Même si elle ne voulait pas s’en séparer, on enleva son enfant à Sarane pour qu’elle puise se reposer tranquillement. Clotaire savoura ces moments seul à seul avec le bébé, l’observant simplement dormir dans le berceau qu’il avait construit de ses mains.
Puis vinrent les réveils en pleine nuit pour nourrir l’enfant, les couches à changer et tous les autres petits bonheurs des premiers mois.
Aujourd’hui ce petit bout de chou dont je n’ai pas
encore dit le sexe se porte comme un charme.
Il vient d’avoir deux ans et se tenant parfaitement sur ses
petites jambes trotte sans arrêt derrière sa
mère. Il dit quelques mots dont on comprend le sens mais le
reste du temps il se borne à un charabia
incompréhensible. Clotaire tente
désespérément d’étendre le
vocabulaire de l’enfant mais les grands-parents lui jurent
que ce n’est pas grave.
Les Sages se sont penchés sur son berceau quand il
était petit et pas pour en guise de bonnes marraines comme
dans les histoires. Ils ont trouvé de quel genre serait son
pouvoir sans pour autant le savoir avec exactitude.
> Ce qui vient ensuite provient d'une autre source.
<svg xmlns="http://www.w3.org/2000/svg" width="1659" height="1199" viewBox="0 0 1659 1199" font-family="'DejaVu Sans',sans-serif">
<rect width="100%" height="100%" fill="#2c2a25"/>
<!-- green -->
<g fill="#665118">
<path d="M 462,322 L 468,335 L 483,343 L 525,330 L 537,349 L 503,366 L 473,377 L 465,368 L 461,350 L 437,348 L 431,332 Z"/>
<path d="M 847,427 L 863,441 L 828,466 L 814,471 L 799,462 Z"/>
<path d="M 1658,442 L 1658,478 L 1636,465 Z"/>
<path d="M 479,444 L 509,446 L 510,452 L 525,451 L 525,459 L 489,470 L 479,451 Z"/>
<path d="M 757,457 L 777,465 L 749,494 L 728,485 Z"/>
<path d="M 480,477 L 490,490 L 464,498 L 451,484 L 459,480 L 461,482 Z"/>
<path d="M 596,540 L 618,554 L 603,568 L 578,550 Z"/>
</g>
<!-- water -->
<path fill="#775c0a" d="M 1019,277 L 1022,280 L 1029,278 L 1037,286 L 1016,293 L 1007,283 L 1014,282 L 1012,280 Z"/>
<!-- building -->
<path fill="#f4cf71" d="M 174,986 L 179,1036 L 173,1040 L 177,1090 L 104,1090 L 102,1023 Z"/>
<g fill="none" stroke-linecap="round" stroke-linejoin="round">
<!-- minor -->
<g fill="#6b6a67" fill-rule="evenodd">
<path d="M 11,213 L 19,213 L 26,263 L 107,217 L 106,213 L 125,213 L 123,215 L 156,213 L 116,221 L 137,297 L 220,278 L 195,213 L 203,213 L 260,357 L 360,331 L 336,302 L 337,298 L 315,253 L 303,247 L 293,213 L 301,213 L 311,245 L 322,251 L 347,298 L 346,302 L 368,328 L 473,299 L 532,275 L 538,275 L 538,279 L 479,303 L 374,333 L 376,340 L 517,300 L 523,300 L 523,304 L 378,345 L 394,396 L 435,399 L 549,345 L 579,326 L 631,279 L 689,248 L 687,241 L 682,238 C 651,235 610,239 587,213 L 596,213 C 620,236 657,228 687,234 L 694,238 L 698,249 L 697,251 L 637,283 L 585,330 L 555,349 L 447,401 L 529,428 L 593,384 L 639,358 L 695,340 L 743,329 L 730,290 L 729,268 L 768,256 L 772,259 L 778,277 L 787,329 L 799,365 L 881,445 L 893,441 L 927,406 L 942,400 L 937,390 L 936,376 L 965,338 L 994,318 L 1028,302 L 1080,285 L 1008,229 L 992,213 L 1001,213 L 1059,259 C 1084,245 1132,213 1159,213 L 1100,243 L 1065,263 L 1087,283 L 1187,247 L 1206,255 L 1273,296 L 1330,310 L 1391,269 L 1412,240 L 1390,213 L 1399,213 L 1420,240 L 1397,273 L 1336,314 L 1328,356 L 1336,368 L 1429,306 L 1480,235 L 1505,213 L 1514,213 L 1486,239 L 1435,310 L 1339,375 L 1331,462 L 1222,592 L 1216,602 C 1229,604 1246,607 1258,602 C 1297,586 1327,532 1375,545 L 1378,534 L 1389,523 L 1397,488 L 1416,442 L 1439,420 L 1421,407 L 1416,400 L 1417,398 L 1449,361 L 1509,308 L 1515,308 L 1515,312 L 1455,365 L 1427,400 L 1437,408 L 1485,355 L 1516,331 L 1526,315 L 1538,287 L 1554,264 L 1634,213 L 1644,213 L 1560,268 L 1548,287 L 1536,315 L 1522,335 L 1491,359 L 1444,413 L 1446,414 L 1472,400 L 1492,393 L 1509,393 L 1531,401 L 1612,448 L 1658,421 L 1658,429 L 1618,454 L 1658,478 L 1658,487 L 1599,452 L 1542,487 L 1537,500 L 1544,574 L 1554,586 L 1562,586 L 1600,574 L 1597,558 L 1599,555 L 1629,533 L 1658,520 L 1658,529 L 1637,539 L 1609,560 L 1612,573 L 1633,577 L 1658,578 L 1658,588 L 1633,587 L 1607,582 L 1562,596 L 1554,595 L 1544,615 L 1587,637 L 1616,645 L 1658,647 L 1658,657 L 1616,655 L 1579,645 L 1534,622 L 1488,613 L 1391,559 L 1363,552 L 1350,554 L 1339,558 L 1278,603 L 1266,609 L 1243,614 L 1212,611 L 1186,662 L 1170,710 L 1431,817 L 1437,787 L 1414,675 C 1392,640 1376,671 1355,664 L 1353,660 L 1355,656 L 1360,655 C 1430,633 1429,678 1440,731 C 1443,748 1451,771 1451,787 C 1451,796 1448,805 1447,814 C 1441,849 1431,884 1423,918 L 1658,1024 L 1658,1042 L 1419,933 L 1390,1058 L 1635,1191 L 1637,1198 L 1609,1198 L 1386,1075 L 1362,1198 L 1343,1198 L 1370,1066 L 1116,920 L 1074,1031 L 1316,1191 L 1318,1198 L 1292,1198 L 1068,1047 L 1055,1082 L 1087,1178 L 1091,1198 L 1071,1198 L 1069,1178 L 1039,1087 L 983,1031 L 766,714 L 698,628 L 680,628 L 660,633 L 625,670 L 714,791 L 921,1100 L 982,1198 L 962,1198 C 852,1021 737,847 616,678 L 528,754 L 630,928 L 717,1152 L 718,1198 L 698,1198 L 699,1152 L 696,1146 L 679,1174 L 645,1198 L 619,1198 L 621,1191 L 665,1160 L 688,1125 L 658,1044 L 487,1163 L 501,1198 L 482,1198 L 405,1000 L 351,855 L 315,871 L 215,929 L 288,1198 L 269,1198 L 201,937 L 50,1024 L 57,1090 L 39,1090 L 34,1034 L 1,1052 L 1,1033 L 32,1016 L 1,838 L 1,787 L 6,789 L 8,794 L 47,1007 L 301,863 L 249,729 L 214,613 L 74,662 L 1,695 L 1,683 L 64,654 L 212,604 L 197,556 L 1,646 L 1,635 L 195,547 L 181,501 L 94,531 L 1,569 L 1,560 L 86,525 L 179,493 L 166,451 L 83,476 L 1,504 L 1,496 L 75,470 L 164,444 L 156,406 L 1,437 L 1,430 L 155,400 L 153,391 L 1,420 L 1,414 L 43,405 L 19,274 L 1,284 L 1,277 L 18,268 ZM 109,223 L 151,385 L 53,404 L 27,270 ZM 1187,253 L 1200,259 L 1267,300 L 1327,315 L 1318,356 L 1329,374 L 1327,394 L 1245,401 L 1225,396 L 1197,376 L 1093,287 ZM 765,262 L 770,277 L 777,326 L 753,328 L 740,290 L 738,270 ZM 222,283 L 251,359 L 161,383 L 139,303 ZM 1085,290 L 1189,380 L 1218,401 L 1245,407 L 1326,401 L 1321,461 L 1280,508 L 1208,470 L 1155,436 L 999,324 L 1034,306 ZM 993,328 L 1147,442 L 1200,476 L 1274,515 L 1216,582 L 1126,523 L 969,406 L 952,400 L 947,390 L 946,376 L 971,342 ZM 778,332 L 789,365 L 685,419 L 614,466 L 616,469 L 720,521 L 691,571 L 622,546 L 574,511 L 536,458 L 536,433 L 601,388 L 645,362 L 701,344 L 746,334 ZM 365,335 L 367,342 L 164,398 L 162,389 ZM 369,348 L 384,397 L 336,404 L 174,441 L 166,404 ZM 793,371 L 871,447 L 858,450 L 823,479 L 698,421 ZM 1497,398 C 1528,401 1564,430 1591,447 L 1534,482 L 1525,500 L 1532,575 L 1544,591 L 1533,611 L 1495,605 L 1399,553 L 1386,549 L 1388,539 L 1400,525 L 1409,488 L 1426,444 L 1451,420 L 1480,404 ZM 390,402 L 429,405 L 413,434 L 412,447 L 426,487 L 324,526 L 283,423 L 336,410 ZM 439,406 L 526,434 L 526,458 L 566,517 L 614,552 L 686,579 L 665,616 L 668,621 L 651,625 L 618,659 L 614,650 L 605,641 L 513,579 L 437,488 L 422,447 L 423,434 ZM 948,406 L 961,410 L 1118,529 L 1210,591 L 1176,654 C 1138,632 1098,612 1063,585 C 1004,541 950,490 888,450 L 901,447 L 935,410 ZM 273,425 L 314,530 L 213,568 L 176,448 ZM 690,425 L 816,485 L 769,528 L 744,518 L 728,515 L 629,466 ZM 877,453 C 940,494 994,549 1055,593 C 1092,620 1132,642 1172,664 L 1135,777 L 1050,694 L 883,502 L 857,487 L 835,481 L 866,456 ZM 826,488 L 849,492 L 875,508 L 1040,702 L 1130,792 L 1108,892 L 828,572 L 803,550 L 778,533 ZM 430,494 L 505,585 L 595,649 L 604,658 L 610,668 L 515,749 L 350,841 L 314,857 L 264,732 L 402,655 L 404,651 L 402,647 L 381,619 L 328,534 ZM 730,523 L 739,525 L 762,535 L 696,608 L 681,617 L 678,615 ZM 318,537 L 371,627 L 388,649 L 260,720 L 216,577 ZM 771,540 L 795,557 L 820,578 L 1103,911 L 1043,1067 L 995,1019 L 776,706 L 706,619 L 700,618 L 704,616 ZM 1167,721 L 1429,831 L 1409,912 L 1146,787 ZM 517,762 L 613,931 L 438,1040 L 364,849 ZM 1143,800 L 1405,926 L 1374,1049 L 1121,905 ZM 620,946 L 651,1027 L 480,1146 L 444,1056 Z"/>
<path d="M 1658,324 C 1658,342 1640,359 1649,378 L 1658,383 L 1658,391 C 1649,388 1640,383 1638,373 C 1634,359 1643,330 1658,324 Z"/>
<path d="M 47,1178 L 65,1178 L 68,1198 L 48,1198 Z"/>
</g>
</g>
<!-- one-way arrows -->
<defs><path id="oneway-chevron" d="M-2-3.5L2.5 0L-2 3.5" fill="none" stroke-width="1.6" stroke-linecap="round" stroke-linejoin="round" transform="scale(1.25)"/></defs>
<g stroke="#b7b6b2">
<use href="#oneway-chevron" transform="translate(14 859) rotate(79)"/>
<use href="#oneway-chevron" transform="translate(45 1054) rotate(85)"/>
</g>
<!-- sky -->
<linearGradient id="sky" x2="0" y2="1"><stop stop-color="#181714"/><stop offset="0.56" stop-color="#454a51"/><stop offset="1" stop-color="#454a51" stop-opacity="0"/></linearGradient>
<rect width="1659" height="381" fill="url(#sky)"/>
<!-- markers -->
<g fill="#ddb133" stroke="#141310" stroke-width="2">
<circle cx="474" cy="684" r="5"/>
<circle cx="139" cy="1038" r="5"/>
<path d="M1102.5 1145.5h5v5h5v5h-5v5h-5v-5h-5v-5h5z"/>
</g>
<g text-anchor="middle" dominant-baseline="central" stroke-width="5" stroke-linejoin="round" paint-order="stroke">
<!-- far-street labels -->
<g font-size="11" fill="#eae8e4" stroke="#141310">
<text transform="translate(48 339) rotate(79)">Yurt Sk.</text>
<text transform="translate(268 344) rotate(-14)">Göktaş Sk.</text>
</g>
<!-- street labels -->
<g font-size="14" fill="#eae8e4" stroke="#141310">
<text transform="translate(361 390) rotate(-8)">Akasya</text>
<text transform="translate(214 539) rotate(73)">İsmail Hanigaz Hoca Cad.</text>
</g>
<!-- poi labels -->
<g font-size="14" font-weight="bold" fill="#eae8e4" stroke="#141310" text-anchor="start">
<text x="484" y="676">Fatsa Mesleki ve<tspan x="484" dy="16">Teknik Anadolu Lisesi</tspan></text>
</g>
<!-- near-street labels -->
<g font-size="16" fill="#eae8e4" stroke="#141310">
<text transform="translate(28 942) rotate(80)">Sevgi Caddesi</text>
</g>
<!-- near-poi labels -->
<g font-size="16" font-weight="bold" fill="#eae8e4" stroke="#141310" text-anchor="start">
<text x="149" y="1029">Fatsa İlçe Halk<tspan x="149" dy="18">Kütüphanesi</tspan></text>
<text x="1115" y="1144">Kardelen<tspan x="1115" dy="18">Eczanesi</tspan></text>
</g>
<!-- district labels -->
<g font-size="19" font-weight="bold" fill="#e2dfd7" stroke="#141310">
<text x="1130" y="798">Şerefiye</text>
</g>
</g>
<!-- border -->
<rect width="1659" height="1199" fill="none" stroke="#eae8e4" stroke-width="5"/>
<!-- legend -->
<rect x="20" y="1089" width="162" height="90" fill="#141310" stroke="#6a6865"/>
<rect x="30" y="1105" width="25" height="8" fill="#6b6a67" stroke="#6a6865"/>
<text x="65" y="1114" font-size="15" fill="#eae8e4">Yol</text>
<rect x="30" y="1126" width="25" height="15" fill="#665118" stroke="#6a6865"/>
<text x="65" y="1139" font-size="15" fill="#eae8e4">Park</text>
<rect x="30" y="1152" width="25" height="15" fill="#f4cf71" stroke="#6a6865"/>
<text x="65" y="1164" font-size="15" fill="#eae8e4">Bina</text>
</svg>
Les craintes de Sarane que son enfant est hérité du
même pouvoir que le mien se sont envolés et j’en
suis bien heureuse pour elle. Même s’il eut
été possible d’enfermer son pouvoir comme
l’avait été le mien, il n’était
pas facile de ne pas avoir de pouvoir spécial… bon
d’accord pas plus que d’avoir celui-ci.